We don't have it today, so none of us seem to know. But if you want to figure out how much power is needed, consider this... gravity as seen in TOS might be nothing more than giving objects within a couple meters of the deck the potential energy they might have had at that distance above the surface of the earth.
Lets do a thought experiment... You have a 1 kg ball sitting on a desk 1 meter high onboard the Starship Enterprise. How much energy is the ship's artificial gravity expending on that ball as it sits (at rest) in that position? If the ball rolls off the desk, how much energy must the ball have as it leaves the edge for it to move towards the floor with the same acceleration as it would have in similar circumstances if this had happen on the surface of the Earth?

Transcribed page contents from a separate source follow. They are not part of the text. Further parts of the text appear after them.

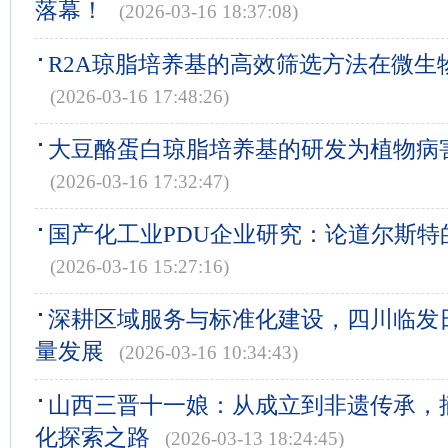
落幕！
(2026-03-16 18:37:08)
R2A琼脂培养基的高效筛选方法在微生
(2026-03-16 17:48:26)
大豆酪蛋白琼脂培养基的研发为植物病
(2026-03-16 17:32:47)
国产化工业PDU企业研究：论道尔斯特
(2026-03-16 15:27:16)
深耕区域服务与标准化建设，四川临发
量发展
(2026-03-16 10:34:43)
山西三晋十一娘：从成立到非遗传承，
化探索之路
(2026-03-13 18:24:45)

One could think of artificial gravity as giving variable amounts of potential energy to objects as they change their distance from the floor and converting that potential energy into kinetic energy if they are in free fall. And inertial dampening might be the same thing only in different directions and designed to cancel the odd moments of kinetic energy relative to the ship.
Here is something even more interesting than playing with the physics of the future, I've found that most people aren't up to dealing with the physics of today. If you ask them how their computer works you'd most likely get a commentary about how well
they think their computer works. I doubt that hardly anyone here knows about the solid state physics used to make the processors, memory and the like in their systems... or even how a transistor works.
But then again, they don't need to understand any of that to work with computers... computers are a black box
for most people, and all they care about is that they work in a consistent fashion. And that is how most everything works on the Enterprise for it's crew.
I think you should study this post
. Because the content of that post is going to be my answer to any time you say "well, we know this"
. Frankly, we know next to nothing.
Truthfully speaking you're not just providing a huge burst of power for an explosion. You are producing a continuous explosion for very long periods of time...
Truthfully speaking I was ONLY
talking about what would be needed for that
explosion and nothing else.
I dismissed your assumptions and dismiss these new ones as the idol thoughts of someone trapped in the past (which just happens to look like today). You know nothing of the future so you aren't in a position to say things can or can't work (time to re-read this post
But lets play the physics games for one more moment... what is thrust? Isn't it conservation of momentum (or energy). You expel something in one direction and you move in the opposite direction (proportional to the relative masses and velocities). If the Enterprise is 190,000 (metric) tons (for the sake of argument), then to get the ship up to 1 meter per second, how fast would it have to expel a single
hydrogen atom? Now remember that at very high velocities the mass of the hydrogen atom is going to increase due to the effects of relativity.
What if you want the ship to go faster? You could increase the velocity of the hydrogen atom or you could add a couple more into the mix.
No continuous explosion... just a few atoms pushed into space.
But as I said before, this is not the thread for that type of thing... I think another thread on theorizing what might or might not work for technologies beyond our lifetimes would be appropriate. It is an interesting exercise, but not for this thread.
Besides, if you could think a way to make it work today, then that can't
be how it will be done in the future!